The proposed deal has drawn significant headwinds at a time when corporate consolidation has become a major concern in Washington, D.C. During hearings on the merger a few weeks ago, the Senate antitrust subcommittee chaired the subcommittee, Democrat Amy Klobuchar of Minnesota, who said the merger would reduce competition and lead to higher prices. Sen. Mike Lee, R-Utah, complained that while both companies promised the deal would be good for everyone, they didn’t explain “why the merger was necessary.”
But another aspect of the deal may be more controversial.
Albertsons, which was acquired by Cerberus in 2006 for $350 million, plans to pay its investors $4 billion in dividends — and that’s starting now, more than a year before the merger closes. Although Albertsons became a public company in 2020, Cerberus remains its largest shareholder with a 30% stake. It also controls the Albertsons board. (Cerberus did not respond to an email requesting an interview.)

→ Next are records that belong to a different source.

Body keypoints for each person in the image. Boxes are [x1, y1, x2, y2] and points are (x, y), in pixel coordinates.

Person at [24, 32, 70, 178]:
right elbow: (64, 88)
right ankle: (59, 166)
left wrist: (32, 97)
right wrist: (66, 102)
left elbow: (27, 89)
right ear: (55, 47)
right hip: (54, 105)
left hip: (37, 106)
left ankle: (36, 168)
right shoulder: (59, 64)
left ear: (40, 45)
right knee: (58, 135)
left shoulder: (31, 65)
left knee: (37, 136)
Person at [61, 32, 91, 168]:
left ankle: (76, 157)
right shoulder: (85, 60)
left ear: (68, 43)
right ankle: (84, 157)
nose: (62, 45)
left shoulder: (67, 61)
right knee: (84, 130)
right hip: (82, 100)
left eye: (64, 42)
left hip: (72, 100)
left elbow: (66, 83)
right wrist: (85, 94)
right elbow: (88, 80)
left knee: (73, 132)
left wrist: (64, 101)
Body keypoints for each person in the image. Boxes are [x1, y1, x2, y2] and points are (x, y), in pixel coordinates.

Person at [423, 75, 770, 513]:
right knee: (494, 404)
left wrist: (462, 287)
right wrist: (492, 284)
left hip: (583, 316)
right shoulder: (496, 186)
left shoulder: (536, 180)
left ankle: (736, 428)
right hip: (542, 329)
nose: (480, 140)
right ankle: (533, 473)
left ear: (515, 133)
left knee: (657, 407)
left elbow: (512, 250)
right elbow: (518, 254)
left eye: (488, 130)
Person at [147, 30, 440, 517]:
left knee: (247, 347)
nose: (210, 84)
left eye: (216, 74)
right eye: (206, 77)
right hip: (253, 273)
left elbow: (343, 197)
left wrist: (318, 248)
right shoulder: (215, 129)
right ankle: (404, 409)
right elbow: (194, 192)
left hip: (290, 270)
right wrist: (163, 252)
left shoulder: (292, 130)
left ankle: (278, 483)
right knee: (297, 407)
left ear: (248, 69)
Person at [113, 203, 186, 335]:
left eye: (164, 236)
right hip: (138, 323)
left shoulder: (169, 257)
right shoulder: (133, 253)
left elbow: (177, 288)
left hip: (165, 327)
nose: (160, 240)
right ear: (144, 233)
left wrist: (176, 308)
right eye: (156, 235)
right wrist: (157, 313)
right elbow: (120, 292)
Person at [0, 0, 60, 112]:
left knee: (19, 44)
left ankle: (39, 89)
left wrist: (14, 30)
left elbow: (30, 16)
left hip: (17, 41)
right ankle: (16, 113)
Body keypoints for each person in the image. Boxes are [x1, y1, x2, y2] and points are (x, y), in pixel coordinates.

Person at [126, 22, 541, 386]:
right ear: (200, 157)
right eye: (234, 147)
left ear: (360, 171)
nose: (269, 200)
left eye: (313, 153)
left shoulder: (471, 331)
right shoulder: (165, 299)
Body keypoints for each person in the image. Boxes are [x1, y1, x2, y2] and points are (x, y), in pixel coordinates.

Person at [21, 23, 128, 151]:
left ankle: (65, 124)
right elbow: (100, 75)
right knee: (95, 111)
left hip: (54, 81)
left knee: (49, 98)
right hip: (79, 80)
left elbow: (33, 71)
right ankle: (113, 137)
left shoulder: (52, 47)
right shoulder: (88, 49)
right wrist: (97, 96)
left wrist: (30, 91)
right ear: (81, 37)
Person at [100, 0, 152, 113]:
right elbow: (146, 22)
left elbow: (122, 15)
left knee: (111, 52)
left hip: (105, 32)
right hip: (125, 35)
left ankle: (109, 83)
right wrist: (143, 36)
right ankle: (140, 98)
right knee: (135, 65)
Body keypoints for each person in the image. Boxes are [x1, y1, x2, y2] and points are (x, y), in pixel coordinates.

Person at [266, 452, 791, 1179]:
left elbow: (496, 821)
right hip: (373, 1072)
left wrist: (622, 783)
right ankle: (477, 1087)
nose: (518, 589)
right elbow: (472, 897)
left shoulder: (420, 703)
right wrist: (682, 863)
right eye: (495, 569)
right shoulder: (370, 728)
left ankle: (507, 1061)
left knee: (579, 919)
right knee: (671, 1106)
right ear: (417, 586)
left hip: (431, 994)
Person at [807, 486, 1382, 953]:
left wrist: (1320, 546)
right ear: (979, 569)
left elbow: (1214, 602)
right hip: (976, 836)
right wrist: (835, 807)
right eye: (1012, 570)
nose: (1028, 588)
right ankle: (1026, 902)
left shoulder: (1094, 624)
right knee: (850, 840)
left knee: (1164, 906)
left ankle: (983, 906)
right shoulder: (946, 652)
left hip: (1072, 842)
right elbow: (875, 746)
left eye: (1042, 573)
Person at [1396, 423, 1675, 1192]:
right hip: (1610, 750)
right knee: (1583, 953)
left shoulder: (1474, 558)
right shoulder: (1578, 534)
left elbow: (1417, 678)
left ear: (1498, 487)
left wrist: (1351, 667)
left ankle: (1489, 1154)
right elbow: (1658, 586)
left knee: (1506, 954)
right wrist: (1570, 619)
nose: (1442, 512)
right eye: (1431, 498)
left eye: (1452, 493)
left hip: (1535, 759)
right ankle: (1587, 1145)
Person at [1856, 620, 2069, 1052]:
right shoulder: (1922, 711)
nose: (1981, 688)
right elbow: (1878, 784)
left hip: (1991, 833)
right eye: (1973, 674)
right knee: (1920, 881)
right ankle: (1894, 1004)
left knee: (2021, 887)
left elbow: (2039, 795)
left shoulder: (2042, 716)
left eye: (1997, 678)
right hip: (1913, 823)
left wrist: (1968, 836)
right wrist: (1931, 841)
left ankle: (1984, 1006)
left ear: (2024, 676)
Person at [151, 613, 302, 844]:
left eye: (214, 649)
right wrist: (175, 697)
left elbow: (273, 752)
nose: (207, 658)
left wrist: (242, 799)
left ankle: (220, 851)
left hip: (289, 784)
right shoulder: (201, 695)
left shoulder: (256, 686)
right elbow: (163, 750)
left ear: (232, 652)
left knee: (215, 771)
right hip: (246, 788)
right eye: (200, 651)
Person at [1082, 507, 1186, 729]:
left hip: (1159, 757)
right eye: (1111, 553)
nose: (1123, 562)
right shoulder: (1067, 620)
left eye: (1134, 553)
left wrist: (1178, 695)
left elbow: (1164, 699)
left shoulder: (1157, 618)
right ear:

“The $4 billion special dividend is, in my view, a straight corporate hit,” Sarah Miller, founder of the American Economic Freedom Project, wrote in an email. Washington, D.C. Attorney General Karl Racine pointed to the dividend as 57 times the Albertsons’ previous dividends, calling it a “money grab.” He and others also point out that Albertsons doesn’t have $4 billion on hand; it will have to borrow $1.5 billion, adding to its debt load of nearly $7.5 billion.
Dividend recapitalizations — or so-called dividend restructurings — have become a fairly common tactic in private equity investing. Last year, companies borrowed about $80 billion — a record amount — to pay dividends to their private equity owners, according to Bloomberg. Critics say dividend reviews often leave companies with insufficient capital to weather business downturns. For private equity firms, “heads win, tails you lose,” said Andrew Parker, a policy analyst at Americans for Financial Reform.
Dividend restatements are generally not a concern because private companies are not required to make the same level of financial disclosure as public companies. Yet Albertsons’ recap is in the merger filing — and critics are quick to point to it as a classic example of how private equity firms can take care of themselves before the companies they own.